Il est important de discuter des options de contraception avec votre médecin ou sage-femme lors de la consultation de suivi post-IVG. Cela permet de prévenir une nouvelle grossesse non désirée et de choisir la méthode contraceptive la plus adaptée à votre situation.

Aujourd’hui, en France, l’accès à la contraception n’a jamais été aussi facilité.
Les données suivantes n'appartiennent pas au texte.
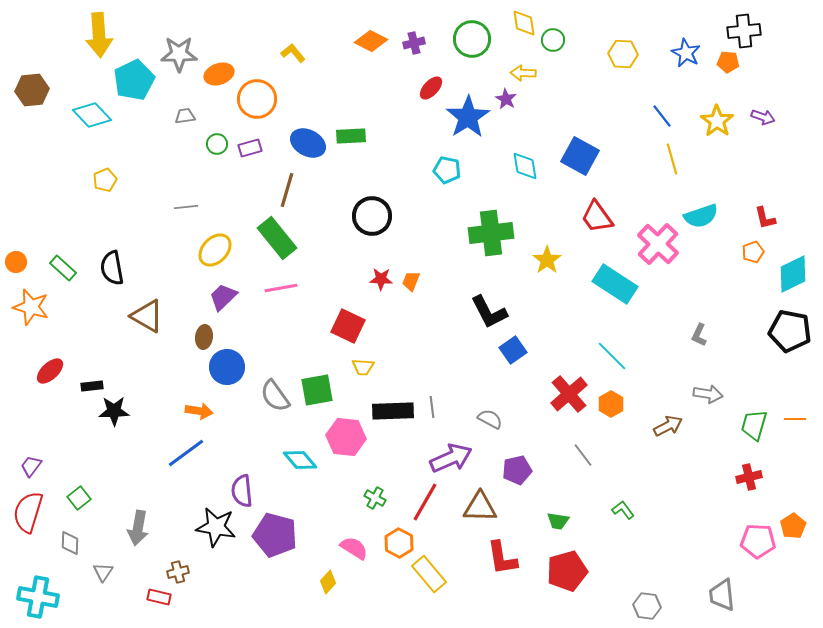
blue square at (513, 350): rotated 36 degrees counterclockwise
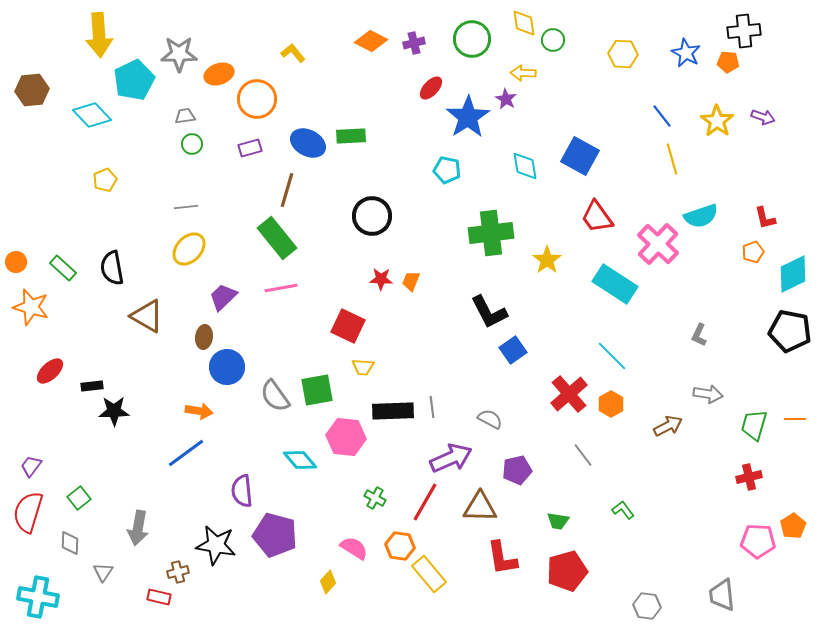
green circle at (217, 144): moved 25 px left
yellow ellipse at (215, 250): moved 26 px left, 1 px up
black star at (216, 527): moved 18 px down
orange hexagon at (399, 543): moved 1 px right, 3 px down; rotated 20 degrees counterclockwise
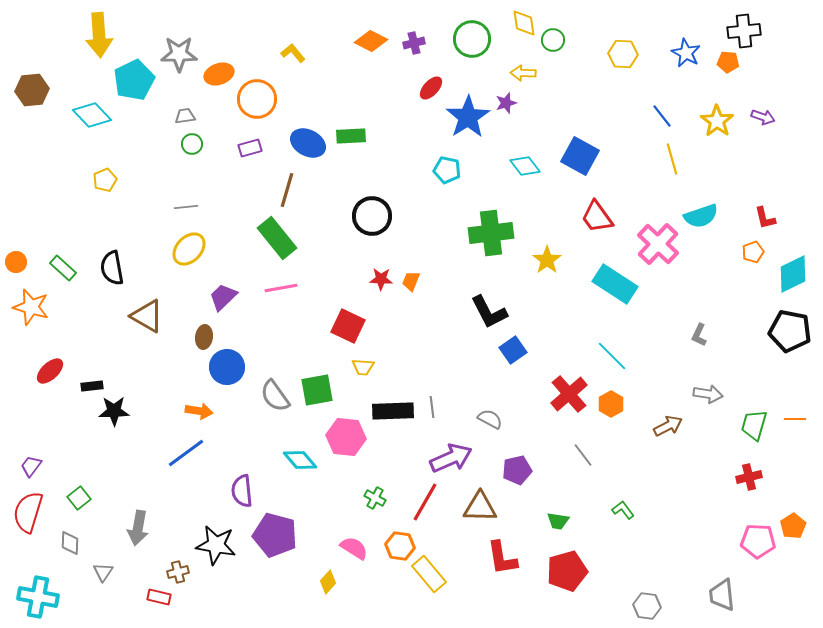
purple star at (506, 99): moved 4 px down; rotated 25 degrees clockwise
cyan diamond at (525, 166): rotated 28 degrees counterclockwise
Depuis le 1er janvier 2022, toutes les femmes âgées de moins de 25 ans peuvent bénéficier gratuitement de moyens contraceptifs. Pilule, implant, stérilet, préservatif, etc. : les options sont nombreuses, variées et largement disponibles.

L'Évolution du Droit à l'IVG en France

En mars 2024, la liberté de recourir à l’avortement est devenue constitutionnelle. Mais quelle est la réalité de cette liberté désormais inscrite dans la constitution ?

Le délai légal de l’IVG a été prolongé, passant de 10 à 12 semaines en 2001, puis s’étendant encore à 14 semaines en 2022. L’IVG médicamenteuse peut désormais être réalisée à domicile, en téléconsultation, jusqu’à sept semaines de grossesse. Quant à l’IVG chirurgicale, elle n’est plus réservée aux seuls médecins : les sage-femmes sont désormais autorisées à la pratiquer, élargissant ainsi l’accès à l’IVG.